Stored data

--------------------

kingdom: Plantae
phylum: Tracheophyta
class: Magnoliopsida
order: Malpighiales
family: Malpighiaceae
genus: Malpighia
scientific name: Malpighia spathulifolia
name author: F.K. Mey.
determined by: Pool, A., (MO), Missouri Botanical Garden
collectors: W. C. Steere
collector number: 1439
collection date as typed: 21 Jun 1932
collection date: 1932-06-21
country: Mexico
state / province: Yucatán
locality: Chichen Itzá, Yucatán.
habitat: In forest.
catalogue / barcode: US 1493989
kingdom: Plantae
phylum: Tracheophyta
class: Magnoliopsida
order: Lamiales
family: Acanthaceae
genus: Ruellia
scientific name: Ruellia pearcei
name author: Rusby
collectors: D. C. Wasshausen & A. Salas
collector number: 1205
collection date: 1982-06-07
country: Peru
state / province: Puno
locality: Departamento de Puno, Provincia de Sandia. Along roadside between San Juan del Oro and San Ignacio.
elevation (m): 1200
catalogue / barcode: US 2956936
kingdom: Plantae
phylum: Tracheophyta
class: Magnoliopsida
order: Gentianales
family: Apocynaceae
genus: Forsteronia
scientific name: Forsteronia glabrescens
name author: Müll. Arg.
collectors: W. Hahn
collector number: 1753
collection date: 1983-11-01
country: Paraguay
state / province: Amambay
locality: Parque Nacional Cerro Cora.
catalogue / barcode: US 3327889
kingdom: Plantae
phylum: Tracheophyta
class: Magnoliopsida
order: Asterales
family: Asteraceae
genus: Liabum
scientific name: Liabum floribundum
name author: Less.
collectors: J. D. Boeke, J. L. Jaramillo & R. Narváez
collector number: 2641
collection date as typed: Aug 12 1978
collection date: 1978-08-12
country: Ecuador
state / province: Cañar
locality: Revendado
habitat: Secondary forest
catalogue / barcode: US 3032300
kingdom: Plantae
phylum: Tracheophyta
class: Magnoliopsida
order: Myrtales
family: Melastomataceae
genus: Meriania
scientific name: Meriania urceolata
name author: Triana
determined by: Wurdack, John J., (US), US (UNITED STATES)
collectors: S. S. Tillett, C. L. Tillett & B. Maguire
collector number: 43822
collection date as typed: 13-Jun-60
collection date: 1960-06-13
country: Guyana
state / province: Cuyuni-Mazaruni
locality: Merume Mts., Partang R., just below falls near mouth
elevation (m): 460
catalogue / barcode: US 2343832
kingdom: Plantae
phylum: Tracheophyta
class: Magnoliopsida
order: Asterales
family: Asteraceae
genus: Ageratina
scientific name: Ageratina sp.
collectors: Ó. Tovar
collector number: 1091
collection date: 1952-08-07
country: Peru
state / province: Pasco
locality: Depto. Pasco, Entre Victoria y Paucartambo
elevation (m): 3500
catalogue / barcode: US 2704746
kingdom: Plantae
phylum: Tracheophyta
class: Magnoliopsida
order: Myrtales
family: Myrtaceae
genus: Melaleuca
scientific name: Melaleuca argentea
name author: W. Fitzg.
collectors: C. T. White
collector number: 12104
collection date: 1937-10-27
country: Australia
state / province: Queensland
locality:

--------------------

§ **Short task**: Retype every one of the lines above without changing a single character.

§ **Written answer**:
kingdom: Plantae
phylum: Tracheophyta
class: Magnoliopsida
order: Malpighiales
family: Malpighiaceae
genus: Malpighia
scientific name: Malpighia spathulifolia
name author: F.K. Mey.
determined by: Pool, A., (MO), Missouri Botanical Garden
collectors: W. C. Steere
collector number: 1439
collection date as typed: 21 Jun 1932
collection date: 1932-06-21
country: Mexico
state / province: Yucatán
locality: Chichen Itzá, Yucatán.
habitat: In forest.
catalogue / barcode: US 1493989
kingdom: Plantae
phylum: Tracheophyta
class: Magnoliopsida
order: Lamiales
family: Acanthaceae
genus: Ruellia
scientific name: Ruellia pearcei
name author: Rusby
collectors: D. C. Wasshausen & A. Salas
collector number: 1205
collection date: 1982-06-07
country: Peru
state / province: Puno
locality: Departamento de Puno, Provincia de Sandia. Along roadside between San Juan del Oro and San Ignacio.
elevation (m): 1200
catalogue / barcode: US 2956936
kingdom: Plantae
phylum: Tracheophyta
class: Magnoliopsida
order: Gentianales
family: Apocynaceae
genus: Forsteronia
scientific name: Forsteronia glabrescens
name author: Müll. Arg.
collectors: W. Hahn
collector number: 1753
collection date: 1983-11-01
country: Paraguay
state / province: Amambay
locality: Parque Nacional Cerro Cora.
catalogue / barcode: US 3327889
kingdom: Plantae
phylum: Tracheophyta
class: Magnoliopsida
order: Asterales
family: Asteraceae
genus: Liabum
scientific name: Liabum floribundum
name author: Less.
collectors: J. D. Boeke, J. L. Jaramillo & R. Narváez
collector number: 2641
collection date as typed: Aug 12 1978
collection date: 1978-08-12
country: Ecuador
state / province: Cañar
locality: Revendado
habitat: Secondary forest
catalogue / barcode: US 3032300
kingdom: Plantae
phylum: Tracheophyta
class: Magnoliopsida
order: Myrtales
family: Melastomataceae
genus: Meriania
scientific name: Meriania urceolata
name author: Triana
determined by: Wurdack, John J., (US), US (UNITED STATES)
collectors: S. S. Tillett, C. L. Tillett & B. Maguire
collector number: 43822
collection date as typed: 13-Jun-60
collection date: 1960-06-13
country: Guyana
state / province: Cuyuni-Mazaruni
locality: Merume Mts., Partang R., just below falls near mouth
elevation (m): 460
catalogue / barcode: US 2343832
kingdom: Plantae
phylum: Tracheophyta
class: Magnoliopsida
order: Asterales
family: Asteraceae
genus: Ageratina
scientific name: Ageratina sp.
collectors: Ó. Tovar
collector number: 1091
collection date: 1952-08-07
country: Peru
state / province: Pasco
locality: Depto. Pasco, Entre Victoria y Paucartambo
elevation (m): 3500
catalogue / barcode: US 2704746
kingdom: Plantae
phylum: Tracheophyta
class: Magnoliopsida
order: Myrtales
family: Myrtaceae
genus: Melaleuca
scientific name: Melaleuca argentea
name author: W. Fitzg.
collectors: C. T. White
collector number: 12104
collection date: 1937-10-27
country: Australia
state / province: Queensland
locality:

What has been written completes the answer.